Kuc R, Li H
Ultrason Imaging. 1985 Jul;7(3):244-51. doi: 10.1177/016173468500700304.
The center frequency of a narrowband, discrete-time random process, such as a reflected ultrasound signal, is estimated from the parameter values of a reduced, second-order autoregressive (AR) model. This approach is proposed as a fast estimator that performs better than the zero-crossing count estimate for determining the center-frequency location. The parameter values are obtained through a linear prediction analysis on the correlated random process, which in this case is identical to the maximum entropy method for spectral estimation. The frequency of the maximum of the second-order model spectrum is determined from these parameters and is used as the center-frequency estimate. This estimate can be computed very efficiently, requiring only the estimates of the first three terms of the process autocorrelation function. The bias and variance properties of this estimator are determined for a random process having a Gaussian-shaped spectrum and compared to those of the ideal FM frequency discriminator, zero-crossing count estimator and a correlation estimator. It is found that the variance values for the reduced-order AR model center-frequency estimator lie between those for the ideal FM frequency discriminator and the zero-crossing count estimator.

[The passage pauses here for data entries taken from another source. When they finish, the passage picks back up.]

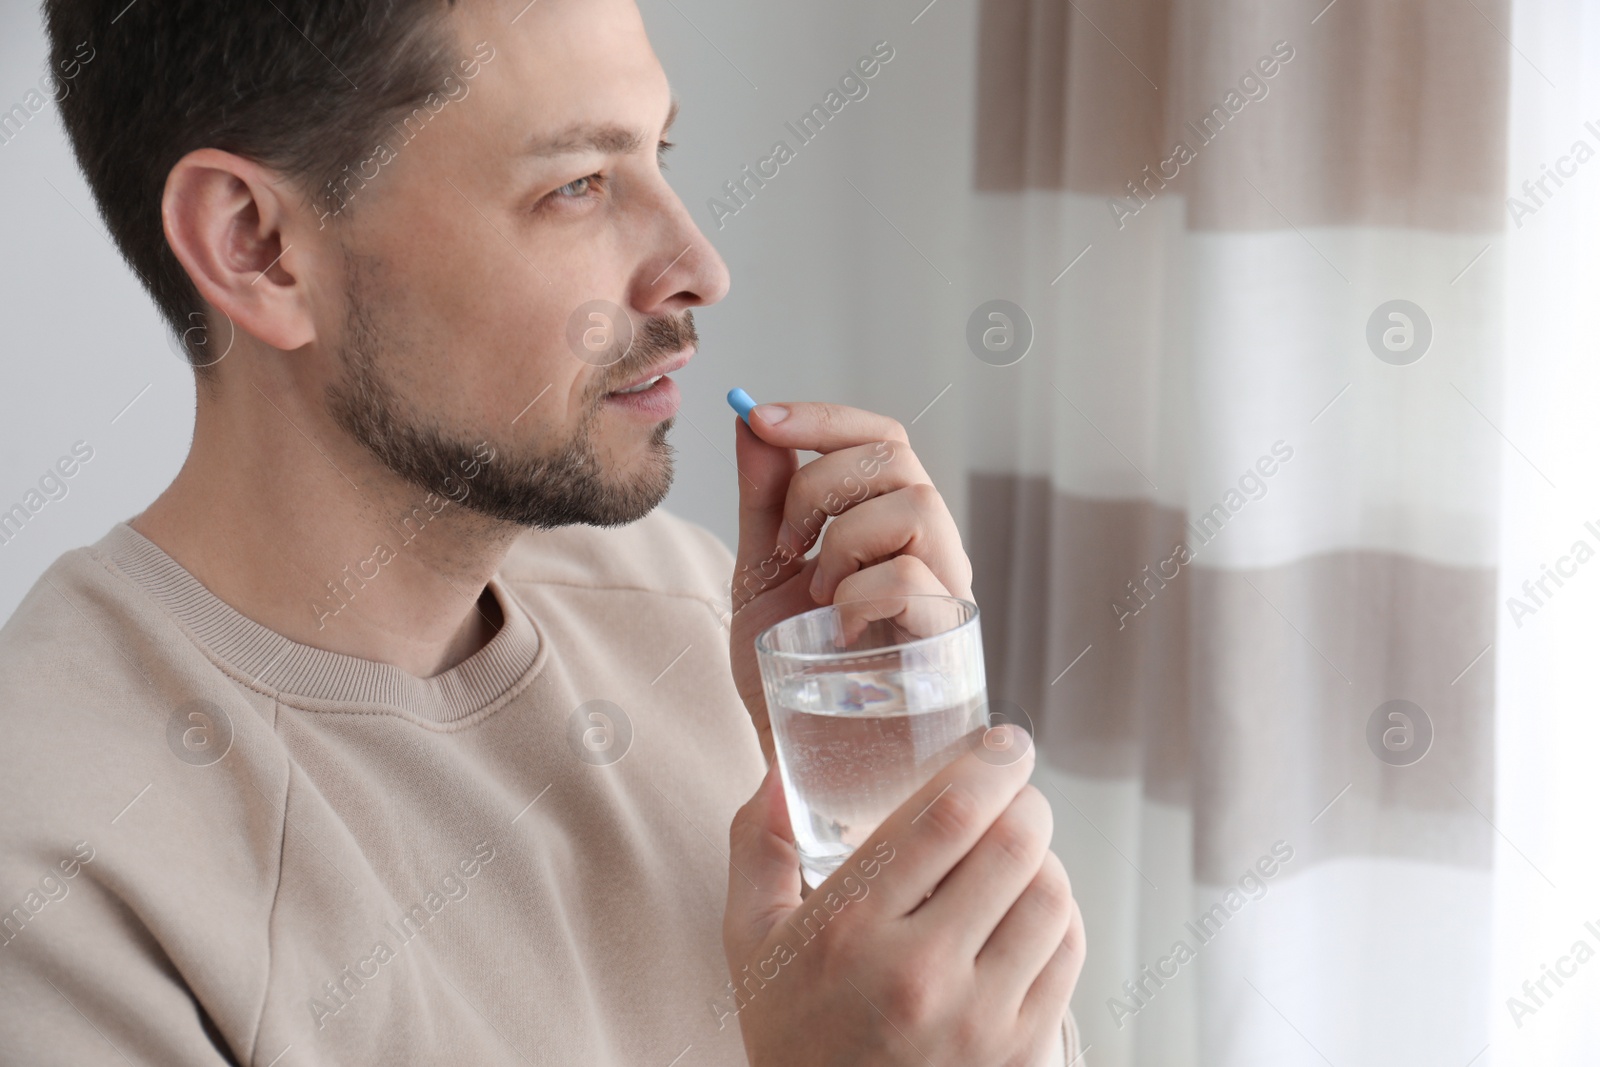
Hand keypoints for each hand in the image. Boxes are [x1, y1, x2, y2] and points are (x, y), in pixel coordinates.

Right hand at [722, 727, 1085, 1064]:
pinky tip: (1030, 908)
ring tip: (1018, 851)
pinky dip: (1059, 914)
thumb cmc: (790, 1032)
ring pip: (1052, 897)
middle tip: (1013, 791)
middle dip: (1025, 800)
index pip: (947, 816)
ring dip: (1044, 857)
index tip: (1002, 744)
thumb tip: (779, 767)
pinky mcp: (1019, 1053)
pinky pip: (1068, 953)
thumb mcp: (750, 939)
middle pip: (1015, 846)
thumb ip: (758, 845)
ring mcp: (979, 1019)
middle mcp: (920, 973)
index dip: (991, 764)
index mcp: (849, 929)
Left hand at [728, 403, 973, 762]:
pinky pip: (911, 578)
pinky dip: (858, 594)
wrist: (804, 757)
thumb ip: (764, 501)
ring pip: (915, 505)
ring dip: (844, 540)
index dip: (823, 417)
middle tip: (785, 544)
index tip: (758, 419)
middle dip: (820, 484)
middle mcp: (928, 547)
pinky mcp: (948, 639)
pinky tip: (838, 630)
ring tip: (819, 596)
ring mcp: (945, 590)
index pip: (879, 437)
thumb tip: (749, 419)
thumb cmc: (794, 672)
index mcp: (887, 524)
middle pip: (897, 456)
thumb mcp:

窄带离散时间随机过程(如反射超声信号)的中心频率是根据简化的二阶自回归(AR)模型的参数值来估计的。该方法被提议作为一种快速估计器,在确定中心频率位置方面比过零计数估计表现更好。参数值通过对相关随机过程进行线性预测分析获得,在这种情况下,这与用于谱估计的最大熵方法相同。二阶模型谱最大值的频率由这些参数确定,并用作中心频率估计。该估计可以非常有效地计算,只需要过程自相关函数的前三项估计值。针对具有高斯形状谱的随机过程确定了该估计器的偏差和方差特性,并与理想调频鉴频器、过零计数估计器和相关估计器的偏差和方差特性进行了比较。结果发现,降阶AR模型中心频率估计器的方差值介于理想调频鉴频器和过零计数估计器的方差值之间。